Malgré le fléau des intoxications accidentelles aux cannabis.

Malgré le fléau des intoxications accidentelles aux cannabis. Par des enfants et des animaux ?

Intoxications qui ne cessent d’augmenter selon des statistiques alarmantes et la médiatisation de quelques cas.

Intoxications accidentelles non mortelles avec des comestibles de concentrés de cannabis.

Intoxications non mortelles, temporaires, sans séquelles et ne nécessitant aucun médicament de pharmaceutiques !

Les intoxications sont tellement bénignes, peu nombreuses, et surtout peu payantes vs les recherches,
qu'aucune pharmaceutique n'a conçu, trouvé, un médicament « sans danger »
contre ces intoxications, et accidentelles à effets désagréables !
Et/ou pour son sevrage sans médocs qui ne dure que 7-10 jours pour le cannabis seul sans mélange.

https://infopoison.ca/fr/a-propos/

Centre Antipoison
Statistiques sur les empoisonnements:
À l’heure actuelle, aucun ministère du gouvernement fédéral ne conserve
ni ne communique de statistiques nationales sur les empoisonnements,
à l’exception de ceux ayant causé un décès.

Rappelons que ce sont « les médicaments d'ordonnances » à dose adulte
qui sont le plus souvent consommé accidentellement par des enfants, mais le moins médiatisés.
Suivi des produits domestiques.

L'alcool
Un dépresseur psychotrope, mortel, cancérigène, à dépendance très forte comme les opiacés (fentanyl, etc.).

La consommation d’alcool est associée à plus de 200 problèmes de santé
et plus de 77 000 hospitalisations par année (210 par jour) lui sont attribuables au Québec.
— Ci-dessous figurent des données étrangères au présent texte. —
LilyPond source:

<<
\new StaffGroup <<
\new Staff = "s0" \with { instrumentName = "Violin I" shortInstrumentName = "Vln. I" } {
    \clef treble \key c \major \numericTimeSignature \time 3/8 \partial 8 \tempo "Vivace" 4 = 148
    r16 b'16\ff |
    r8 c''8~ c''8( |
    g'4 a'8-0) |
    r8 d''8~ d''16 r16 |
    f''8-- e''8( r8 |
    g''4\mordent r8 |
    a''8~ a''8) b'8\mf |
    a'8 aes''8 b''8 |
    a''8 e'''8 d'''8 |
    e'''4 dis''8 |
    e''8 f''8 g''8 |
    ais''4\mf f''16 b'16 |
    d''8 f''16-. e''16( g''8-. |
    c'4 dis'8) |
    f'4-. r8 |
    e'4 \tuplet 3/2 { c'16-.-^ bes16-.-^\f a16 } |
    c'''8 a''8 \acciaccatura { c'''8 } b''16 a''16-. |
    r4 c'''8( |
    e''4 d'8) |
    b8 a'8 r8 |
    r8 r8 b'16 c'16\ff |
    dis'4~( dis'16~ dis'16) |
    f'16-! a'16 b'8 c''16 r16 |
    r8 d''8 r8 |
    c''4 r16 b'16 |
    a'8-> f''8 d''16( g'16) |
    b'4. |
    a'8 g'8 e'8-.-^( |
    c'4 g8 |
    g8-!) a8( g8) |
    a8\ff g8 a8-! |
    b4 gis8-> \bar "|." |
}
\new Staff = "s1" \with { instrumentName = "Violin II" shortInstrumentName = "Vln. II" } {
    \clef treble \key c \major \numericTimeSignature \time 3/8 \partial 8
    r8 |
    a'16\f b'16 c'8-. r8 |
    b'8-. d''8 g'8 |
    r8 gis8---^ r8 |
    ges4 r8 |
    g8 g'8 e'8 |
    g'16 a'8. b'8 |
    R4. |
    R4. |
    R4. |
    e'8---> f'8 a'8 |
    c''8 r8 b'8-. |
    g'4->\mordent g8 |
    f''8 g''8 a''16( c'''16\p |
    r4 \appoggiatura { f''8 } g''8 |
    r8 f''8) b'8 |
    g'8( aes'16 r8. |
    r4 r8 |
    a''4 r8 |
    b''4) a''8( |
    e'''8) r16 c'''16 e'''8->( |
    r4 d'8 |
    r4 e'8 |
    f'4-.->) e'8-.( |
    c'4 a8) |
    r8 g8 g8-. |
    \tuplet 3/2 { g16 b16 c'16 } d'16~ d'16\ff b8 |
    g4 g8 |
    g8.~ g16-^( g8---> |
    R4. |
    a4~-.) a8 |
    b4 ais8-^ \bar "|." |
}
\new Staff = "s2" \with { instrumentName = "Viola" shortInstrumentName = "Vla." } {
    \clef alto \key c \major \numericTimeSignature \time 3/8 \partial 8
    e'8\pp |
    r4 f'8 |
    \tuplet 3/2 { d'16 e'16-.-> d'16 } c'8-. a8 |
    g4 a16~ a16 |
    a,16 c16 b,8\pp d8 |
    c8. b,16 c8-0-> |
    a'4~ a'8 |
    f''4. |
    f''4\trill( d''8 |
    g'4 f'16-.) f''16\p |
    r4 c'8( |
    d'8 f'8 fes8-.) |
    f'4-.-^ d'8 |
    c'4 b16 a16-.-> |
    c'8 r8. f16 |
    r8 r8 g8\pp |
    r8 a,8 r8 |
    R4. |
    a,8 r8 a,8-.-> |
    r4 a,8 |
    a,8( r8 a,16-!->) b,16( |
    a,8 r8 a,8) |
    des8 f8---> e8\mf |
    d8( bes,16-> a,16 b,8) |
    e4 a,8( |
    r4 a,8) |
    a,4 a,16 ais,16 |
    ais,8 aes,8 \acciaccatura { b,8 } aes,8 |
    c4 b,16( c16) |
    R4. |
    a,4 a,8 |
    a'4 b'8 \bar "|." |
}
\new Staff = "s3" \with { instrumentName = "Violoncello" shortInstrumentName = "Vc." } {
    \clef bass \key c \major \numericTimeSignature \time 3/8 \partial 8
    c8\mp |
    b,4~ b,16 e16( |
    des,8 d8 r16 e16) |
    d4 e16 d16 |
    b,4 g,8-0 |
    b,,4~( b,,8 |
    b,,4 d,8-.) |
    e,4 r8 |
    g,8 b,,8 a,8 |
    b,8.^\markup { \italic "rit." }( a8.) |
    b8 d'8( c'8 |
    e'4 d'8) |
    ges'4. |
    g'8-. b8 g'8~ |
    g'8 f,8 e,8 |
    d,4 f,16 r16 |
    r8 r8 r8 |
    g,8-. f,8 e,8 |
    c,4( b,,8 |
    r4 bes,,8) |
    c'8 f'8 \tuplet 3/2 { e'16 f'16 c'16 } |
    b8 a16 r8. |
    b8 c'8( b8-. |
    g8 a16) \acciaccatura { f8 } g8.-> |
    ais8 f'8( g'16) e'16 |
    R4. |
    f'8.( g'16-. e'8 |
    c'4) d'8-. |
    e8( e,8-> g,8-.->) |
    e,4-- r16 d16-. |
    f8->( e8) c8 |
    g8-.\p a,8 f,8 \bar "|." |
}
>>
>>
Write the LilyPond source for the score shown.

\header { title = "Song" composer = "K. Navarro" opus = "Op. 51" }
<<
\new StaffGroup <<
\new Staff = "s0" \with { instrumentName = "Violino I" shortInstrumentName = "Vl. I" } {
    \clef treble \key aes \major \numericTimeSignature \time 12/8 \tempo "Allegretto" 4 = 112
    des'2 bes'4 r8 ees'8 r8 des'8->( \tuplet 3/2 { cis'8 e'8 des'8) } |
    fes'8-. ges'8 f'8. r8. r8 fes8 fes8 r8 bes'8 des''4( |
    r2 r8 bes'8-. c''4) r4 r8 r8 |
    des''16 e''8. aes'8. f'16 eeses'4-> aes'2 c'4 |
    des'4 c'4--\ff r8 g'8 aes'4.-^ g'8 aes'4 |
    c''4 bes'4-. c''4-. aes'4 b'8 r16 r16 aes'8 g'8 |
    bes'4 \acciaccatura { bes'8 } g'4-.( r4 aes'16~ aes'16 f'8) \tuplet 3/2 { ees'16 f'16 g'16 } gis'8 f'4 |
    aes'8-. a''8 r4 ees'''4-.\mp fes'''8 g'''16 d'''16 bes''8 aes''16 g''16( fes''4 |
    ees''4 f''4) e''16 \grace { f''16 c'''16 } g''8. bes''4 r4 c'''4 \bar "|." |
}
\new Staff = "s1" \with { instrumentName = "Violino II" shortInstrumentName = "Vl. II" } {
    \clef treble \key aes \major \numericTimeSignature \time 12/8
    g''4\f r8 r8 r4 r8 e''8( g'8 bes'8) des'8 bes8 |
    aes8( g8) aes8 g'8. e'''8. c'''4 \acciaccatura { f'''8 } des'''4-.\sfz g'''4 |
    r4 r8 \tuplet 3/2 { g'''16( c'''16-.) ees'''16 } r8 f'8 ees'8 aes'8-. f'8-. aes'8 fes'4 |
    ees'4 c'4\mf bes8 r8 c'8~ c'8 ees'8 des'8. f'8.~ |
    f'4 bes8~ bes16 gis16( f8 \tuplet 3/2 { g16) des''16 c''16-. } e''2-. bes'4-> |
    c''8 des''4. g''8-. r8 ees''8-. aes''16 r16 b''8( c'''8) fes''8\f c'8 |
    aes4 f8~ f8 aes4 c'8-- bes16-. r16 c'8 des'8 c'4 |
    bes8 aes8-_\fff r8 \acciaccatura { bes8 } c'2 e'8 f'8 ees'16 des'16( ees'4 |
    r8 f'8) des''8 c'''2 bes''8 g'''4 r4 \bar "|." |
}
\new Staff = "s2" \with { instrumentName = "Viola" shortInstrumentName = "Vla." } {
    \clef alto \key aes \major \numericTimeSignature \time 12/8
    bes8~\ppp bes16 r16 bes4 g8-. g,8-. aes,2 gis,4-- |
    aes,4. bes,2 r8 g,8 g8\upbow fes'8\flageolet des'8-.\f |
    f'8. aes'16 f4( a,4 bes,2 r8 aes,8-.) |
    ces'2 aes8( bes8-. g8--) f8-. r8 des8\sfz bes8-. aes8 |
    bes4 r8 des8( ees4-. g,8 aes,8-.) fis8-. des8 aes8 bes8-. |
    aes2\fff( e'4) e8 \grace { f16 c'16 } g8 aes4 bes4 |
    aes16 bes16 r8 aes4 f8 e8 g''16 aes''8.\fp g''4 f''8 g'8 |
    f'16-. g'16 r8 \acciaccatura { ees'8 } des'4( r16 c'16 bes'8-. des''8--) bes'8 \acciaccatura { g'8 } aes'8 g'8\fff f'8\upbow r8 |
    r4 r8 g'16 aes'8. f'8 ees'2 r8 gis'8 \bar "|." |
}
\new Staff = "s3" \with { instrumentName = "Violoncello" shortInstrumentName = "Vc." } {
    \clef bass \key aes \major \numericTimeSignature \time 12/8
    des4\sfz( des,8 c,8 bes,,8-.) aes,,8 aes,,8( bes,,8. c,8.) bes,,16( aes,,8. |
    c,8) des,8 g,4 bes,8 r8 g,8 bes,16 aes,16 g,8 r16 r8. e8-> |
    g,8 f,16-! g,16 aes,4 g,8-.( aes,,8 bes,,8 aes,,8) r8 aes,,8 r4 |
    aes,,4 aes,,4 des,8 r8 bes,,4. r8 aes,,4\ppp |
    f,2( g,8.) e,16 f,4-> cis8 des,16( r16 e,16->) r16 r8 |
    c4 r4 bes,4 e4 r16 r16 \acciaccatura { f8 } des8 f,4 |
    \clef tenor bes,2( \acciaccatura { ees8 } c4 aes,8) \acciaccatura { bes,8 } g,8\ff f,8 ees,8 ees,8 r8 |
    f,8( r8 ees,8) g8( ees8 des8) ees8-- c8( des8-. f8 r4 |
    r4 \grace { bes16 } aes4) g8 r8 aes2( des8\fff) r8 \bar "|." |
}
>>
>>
INSPQ.

Aucune statistique sur le nombre d'hospitalisations par des enfants pour l'alcool sur les 210 par jour
ni le nombre d'appels pour consommations accidentelles ?

INSPQ qui n'exige pas d'âge minimum de consommation par des enfants de 6-12 ans et moins.
Dont le cerveau ne sera complété qu'à 23-25 ans selon eux.
N'exige pas l'interdiction des emballages attirants et des saveurs pour inciter les enfants.
N'exige pas que l'alcool ait un goût et puanteur de bière chaude pour empêcher les enfants d'en consommer.
Ce qu'ils et elles proposait pour le cannabis.
Aux multiples variétés, aux saveurs « naturelles », et ses nombreux usages et bienfaits millénaires !

Pourquoi ne pas exiger un gout de merde pour les produits « mortels dangereux »: le sel, le sucre ?

Combien de messages au Centre Antipoison
pour l'alcool et ses 77 000 hospitalisations annuelles ?

L’accès aux informations sur les produits : un défi majeur
Lorsque le programme canadien antipoison a été mis sur pied en 1957, les formules de médicaments brevetés et exclusifs étaient enregistrées auprès de la Direction des aliments et drogues, qui était alors fédérale. Pour des raisons de confidentialité, seules certaines informations étaient communiquées à un médecin sur demande directe ou en cas d’urgence.

En 1965, aucune réglementation n’autorisait la communication d’informations sur les produits aux centres antipoison.

Pour faire face à ce problème, Santé et Bien-être social Canada a collaboré avec l’industrie et les fabricants pour établir un mécanisme volontaire de collecte et de distribution des formules de produits aux centres antipoison.

La base de données des produits du gouvernement fédéral a été maintenue et distribuée jusqu’en 1986, date à laquelle le programme a été supprimé.

En 1988, cette responsabilité a été confiée à la Société canadienne de pédiatrie (SCP), qui a accepté de recevoir les formules de produits canadiens de l’industrie et des fabricants. L’ACCAP a décidé que les besoins de ses membres seraient mieux servis en incorporant les données canadiennes dans la base de données POISINDEX basée aux États-Unis, qui était actuellement utilisée par tous les membres.

Les fichiers de données fédéraux canadiens ont été téléchargés dans le système POISINDEX et des mises à jour ont été effectuées. Fin 2005, le Centre antipoison régional d’Ottawa basé à l’Hôpital pour enfants de l’Est de l’Ontario, qui avait jusqu’alors maintenu les entrées de POISINDEX, a fermé.

Depuis, seule une quantité limitée d’informations canadiennes a été envoyée pour être incluse dans POISINDEX.

Certaines entreprises canadiennes, principalement industrielles, soumettent leurs informations sur les produits au Centre canadien d’hygiène et de sécurité au travail, basé à Hamilton (Ontario), qui gère une base de données sur les produits potentiellement toxiques utilisés sur les lieux de travail.